Selected excerpt: Begin
Final Project

These are sites along the main fork of the flathead river going back up to shafer meadows. I chose sites that I have been to, or I have not but could justify with really good aerial imagery and images from other people. I don't have photos of the high meandering section near the outlet into flathead lake, but those types of environments are easier to tell from aerial imagery anyway. I am very familiar with the other segments and have photos of them because my family has a timeshare along that stretch of river.

As far as where is it, and what it flows into, it is in Northwestern Montana. The middle fork meets with the south and north forks, then the stillwater, then empties into flathead lake. From there, the flathead river flows to the Pend Oreille and eventually into the Columbia.

Catchment patterns

Longitudinal profile of the Middle fork of the flathead to Flathead Lake

figure 1 There is ~3000 feet of river relief, ~139 miles long, and there are no noticeable knickpoints.

Flow regime

figure 2 (left)
Selected excerpt: End
Information shown: Begin
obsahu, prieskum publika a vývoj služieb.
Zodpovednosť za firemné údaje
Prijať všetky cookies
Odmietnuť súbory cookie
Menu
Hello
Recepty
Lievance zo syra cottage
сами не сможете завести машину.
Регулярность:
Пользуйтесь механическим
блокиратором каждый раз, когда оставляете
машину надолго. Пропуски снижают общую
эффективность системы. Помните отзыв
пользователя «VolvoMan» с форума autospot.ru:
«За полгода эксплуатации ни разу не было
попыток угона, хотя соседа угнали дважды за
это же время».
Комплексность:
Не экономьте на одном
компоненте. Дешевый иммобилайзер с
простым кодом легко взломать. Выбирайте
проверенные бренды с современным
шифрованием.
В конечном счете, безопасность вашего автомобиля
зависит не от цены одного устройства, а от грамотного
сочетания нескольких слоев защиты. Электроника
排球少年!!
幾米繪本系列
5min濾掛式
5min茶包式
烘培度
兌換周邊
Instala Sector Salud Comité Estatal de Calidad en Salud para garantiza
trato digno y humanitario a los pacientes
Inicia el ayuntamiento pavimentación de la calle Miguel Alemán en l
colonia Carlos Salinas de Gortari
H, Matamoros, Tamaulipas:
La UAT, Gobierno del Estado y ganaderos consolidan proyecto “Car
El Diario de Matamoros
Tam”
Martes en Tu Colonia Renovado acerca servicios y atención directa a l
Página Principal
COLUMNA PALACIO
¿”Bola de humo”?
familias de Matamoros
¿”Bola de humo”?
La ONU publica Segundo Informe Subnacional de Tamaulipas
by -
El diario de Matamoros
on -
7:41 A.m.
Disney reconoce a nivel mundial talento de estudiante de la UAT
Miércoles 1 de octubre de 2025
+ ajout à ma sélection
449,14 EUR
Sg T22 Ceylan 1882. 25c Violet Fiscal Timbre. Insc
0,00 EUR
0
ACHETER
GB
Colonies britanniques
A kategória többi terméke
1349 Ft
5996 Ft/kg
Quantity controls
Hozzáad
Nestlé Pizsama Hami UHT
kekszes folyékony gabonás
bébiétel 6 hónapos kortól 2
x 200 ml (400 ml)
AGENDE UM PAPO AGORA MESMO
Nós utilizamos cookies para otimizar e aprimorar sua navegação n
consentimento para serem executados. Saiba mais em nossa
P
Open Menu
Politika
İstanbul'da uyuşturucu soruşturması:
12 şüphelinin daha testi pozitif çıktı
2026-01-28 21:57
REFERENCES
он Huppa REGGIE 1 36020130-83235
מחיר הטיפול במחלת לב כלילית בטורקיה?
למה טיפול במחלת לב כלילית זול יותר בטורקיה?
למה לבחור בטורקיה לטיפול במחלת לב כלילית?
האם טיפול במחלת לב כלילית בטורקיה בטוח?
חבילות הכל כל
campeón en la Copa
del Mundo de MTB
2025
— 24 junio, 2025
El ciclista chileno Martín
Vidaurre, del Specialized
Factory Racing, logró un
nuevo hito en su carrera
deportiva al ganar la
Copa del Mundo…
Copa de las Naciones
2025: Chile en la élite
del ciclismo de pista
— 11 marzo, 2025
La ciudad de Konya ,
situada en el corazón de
Information shown: End
▶ Tasks to complete:
• A. Duplicate the part of the Flathead River project text starting at "Longitudinal profile of" and ending at "no noticeable knickpoints.".
• B. Translate this sentence from the Flathead River project text into Spanish: "The middle fork meets with the south and north forks, then the stillwater, then empties into flathead lake."
• C. According to the Flathead River project text, how much river relief does figure 1 show?

▶ Written responses:
• A.
Longitudinal profile of the Middle fork of the flathead to Flathead Lake

figure 1 There is ~3000 feet of river relief, ~139 miles long, and there are no noticeable knickpoints.

• B. El brazo medio se une con los brazos sur y norte, luego con el Stillwater, y después desemboca en el lago Flathead.

• C. About 3,000 feet.